- GIVEN DATA -
──────────────────────────────
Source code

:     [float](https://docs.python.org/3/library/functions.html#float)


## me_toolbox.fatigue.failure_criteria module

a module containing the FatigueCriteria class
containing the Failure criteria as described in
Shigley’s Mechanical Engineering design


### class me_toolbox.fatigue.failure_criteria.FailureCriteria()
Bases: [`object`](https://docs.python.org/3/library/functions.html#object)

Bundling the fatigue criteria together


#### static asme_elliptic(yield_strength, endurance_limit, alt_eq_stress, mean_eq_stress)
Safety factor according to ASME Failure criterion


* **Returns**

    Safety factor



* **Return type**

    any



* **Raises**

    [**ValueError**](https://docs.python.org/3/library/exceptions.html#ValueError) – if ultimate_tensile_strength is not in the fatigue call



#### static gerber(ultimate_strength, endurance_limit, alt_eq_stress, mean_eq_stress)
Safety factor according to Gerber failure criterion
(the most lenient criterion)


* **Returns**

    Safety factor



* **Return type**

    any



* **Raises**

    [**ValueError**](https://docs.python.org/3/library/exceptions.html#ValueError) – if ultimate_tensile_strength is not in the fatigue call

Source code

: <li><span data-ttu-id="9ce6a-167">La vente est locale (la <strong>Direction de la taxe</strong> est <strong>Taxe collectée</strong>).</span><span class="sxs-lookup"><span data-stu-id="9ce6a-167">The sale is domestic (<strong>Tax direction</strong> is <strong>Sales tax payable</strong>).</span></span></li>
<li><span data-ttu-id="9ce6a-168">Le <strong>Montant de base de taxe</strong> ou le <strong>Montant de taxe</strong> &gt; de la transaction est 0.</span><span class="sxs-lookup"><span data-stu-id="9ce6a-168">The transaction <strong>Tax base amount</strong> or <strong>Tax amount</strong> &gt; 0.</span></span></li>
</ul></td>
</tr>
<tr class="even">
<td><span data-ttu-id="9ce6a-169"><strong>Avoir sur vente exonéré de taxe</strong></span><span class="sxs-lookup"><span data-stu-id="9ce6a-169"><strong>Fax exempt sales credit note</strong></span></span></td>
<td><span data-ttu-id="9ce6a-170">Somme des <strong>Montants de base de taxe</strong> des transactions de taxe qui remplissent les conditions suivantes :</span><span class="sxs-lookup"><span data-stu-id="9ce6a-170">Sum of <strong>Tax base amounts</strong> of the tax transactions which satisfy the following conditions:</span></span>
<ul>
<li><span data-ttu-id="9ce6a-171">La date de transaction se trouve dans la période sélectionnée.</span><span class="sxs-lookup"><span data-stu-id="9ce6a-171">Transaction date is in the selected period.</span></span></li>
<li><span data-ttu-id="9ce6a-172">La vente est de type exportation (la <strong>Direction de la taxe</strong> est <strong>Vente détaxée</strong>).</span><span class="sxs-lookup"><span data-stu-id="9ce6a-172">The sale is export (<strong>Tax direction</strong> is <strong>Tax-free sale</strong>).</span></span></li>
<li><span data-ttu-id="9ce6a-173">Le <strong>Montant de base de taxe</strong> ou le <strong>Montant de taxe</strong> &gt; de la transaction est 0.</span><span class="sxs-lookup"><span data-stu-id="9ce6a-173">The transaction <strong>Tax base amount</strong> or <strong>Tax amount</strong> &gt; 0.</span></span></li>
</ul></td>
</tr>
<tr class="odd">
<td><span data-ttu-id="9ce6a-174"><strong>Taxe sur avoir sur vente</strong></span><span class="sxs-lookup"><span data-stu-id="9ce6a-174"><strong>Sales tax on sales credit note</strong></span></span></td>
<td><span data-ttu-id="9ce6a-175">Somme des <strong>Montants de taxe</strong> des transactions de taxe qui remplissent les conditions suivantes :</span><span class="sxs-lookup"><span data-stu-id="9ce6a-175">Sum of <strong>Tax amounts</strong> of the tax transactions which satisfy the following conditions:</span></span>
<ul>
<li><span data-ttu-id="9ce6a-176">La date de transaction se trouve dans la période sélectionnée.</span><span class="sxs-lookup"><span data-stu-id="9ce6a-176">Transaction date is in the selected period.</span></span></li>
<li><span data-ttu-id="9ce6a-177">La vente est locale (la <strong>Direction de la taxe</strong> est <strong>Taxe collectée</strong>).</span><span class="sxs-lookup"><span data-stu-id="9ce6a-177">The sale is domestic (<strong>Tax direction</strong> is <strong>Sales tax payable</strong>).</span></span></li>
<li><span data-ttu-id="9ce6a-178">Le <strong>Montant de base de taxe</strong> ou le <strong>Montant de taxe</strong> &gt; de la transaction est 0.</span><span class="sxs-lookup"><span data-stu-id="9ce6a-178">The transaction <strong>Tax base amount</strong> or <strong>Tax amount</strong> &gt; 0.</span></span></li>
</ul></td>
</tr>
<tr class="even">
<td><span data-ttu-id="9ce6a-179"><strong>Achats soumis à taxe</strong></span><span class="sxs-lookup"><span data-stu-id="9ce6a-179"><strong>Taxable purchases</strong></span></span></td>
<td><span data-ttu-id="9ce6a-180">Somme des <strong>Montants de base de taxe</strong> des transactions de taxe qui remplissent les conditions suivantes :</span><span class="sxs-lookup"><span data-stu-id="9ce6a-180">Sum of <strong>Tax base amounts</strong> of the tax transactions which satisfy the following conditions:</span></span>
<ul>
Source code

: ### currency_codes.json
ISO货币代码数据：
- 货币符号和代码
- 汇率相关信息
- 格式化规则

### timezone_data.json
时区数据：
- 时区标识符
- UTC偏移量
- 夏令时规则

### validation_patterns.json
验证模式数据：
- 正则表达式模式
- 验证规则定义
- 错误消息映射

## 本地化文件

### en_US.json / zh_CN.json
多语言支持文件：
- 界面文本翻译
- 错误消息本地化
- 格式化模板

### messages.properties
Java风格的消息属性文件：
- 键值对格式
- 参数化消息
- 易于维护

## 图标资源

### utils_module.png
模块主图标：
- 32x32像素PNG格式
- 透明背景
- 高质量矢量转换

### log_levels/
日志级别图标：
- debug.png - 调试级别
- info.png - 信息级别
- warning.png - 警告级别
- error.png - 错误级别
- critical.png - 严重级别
──────────────────────────────
- TASK STATEMENT -
Provide the count of lines above containing "static", without any added words.

- SOLUTION FOR THIS TASK -
2